Bruce the Shark Designer Joe Alves Talks JAWS 45 Years Later

jaws+joe+alves+and+bruce.jpg

There were a lot of factors that went into making Jaws one of the greatest films ever. The acting, the direction, the score, and of course, the fact that the movie was filmed in the ocean using practical effects and a life size, terrifying shark tormenting beachgoers and boaters alike. The film has now hit its 45th anniversary, and Syfy sat down with Joe Alves, who designed the production, including Bruce, the mechanical shark.

Alves said he joined the film even before Steven Spielberg was on board to direct, though he had worked with the director before as art director on his first theatrical feature, The Sugarland Express. Producer on the film David Brown asked Alves to create some illustrations of Peter Benchley's soon-to-be bestseller, Jaws.

"He just asked if I could go through the galleys and make a lot of illustrations to sell the idea to the studio of doing a shark movie. And Steven wasn't aboard yet, so that was probably August, September of '73. And that's how that started."

Once Spielberg was on board and Alves showed him the art, the ideas took off. He said:

"[Spielberg] said, 'God, if we do this, we should do a big full-sized shark, 25 feet, in the real ocean. Not in the backlot tank or something."

So everyone was on board, but this was a pretty daunting task. It was completely unprecedented technology, so they were pioneering the way themselves.

"We had looked at some other movies that used big marlins and stuff like that, and they looked phony, you know, they didn't look real. A tank with a painted background doesn't look like the real ocean," Alves says. "Nobody had really done it. Disney made, I think, orcas and stuff, but they were shot in tanks. So when we decided if we're going to do this, this is the way we want to do it, the studio effects department said they couldn't do it, it'd take a year and a half to make the thing, it's never been done."
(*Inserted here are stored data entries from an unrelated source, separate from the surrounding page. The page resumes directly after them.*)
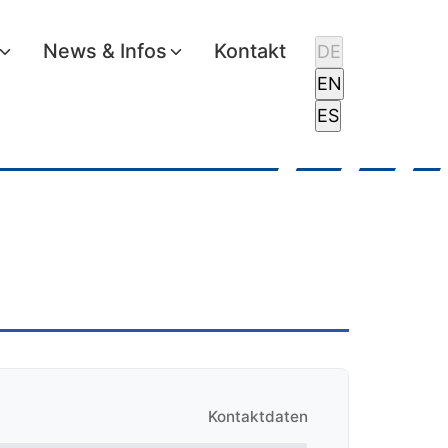
News & Infos
Kontakt
DE
EN
ES
Kontaktdaten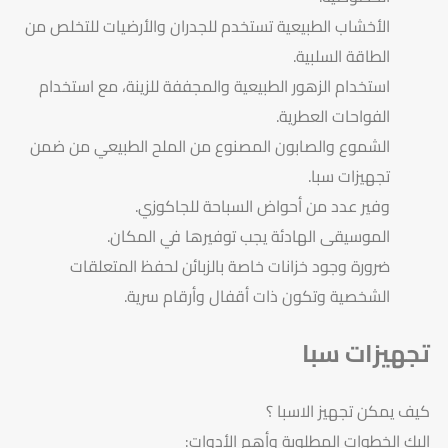
الأخشاب الطبيعية تستخدم للجدران والأرضيات للتخلص من
الطاقة السلبية.
استخدام الزهور الطبيعية والمجففة للزينة، مع استخدام
الفواحات العطرية.
الشموع والصابون المصنوع من الملح الطبيعي من ضمن
تجهيزات سبا.
وفير عدد من أحواض السباحة للجاكوزي.
الموسيقى الهادئة يجب توفيرها في المكان.
ضرورة وجود خزانات خاصة بالزبائن لحفظ المتعلقات
الشخصية وتكون ذات أقفال وأرقام سرية.
تجهيزات سبا
كيف يمكن تجهيز الاسبا ؟
إليك الخطوات المطلوبة وأهم الأدوات:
Bruce was famously a pain to work with, from malfunctioning to sinking and everything in between. Alves explains the process:

"We were into it like four, five months at the most, and we're testing it and it wiggles. And we built it in Sunland here in the Valley, and we shipped the three sharks — there are three sharks, left to right, right to left that was towed, and then one on a big crane — and so we got to Martha's Vineyard and we started testing it. And the first problem we found was salt water doesn't like electrical stuff.

"As soon as we got in the water and we start moving it around, all the old electronic stuff started getting invaded by the salt water. So we have to pull that out and redo that and then the various mechanics," he continues. "I have a book that came out this year called Joe Alves: Designing Jaws, it's on Amazon, and there are shots you could see the opening side of the shark and all the various rams and all the mechanics and how difficult it was to make this thing, because it wiggles, it swings, it comes up and bites... it was like nothing that's ever been done before in the real ocean."

He went on to say that they finally worked out many of the kinks, but boat trouble also plagued the production. Some people were under the misconception that the shark wasn’t used as much as it should have been in the film, all because of the reported trouble they faced. But Alves shoots that claim down, saying:

“You could overuse a shark, and some of these other shark [movies], they just overuse it. And I think Steven was very smart in being very selective. We have a shot, it was the first shot where the shark works, where it's a high shot and the shark goes by the boat. It just swims gently, and you say, 'Oh my God, it's almost as big as the boat.' So you want those shots, but you don't want to keep repeating them.”

I recently watched Jaws, and I totally don’t think the shark was underused. You definitely get good looks at him, and its definitely tension-building. Alves is pretty happy with the film, and the legacy it has endured. He talked about his favorite scene, saying:

"That first shot when the boat went by, I was so pleased with that. And then when it comes up and Scheider says, 'We're gonna need a bigger boat. And I think one of the best shots was coming into the cabin, you know, and then he puts the tank in his mouth and he goes away. I thought that worked really quite well."

We would have to agree! Jaws is a classic, and I think it holds up over time as well as any other Spielberg classic. Are you a fan of the film?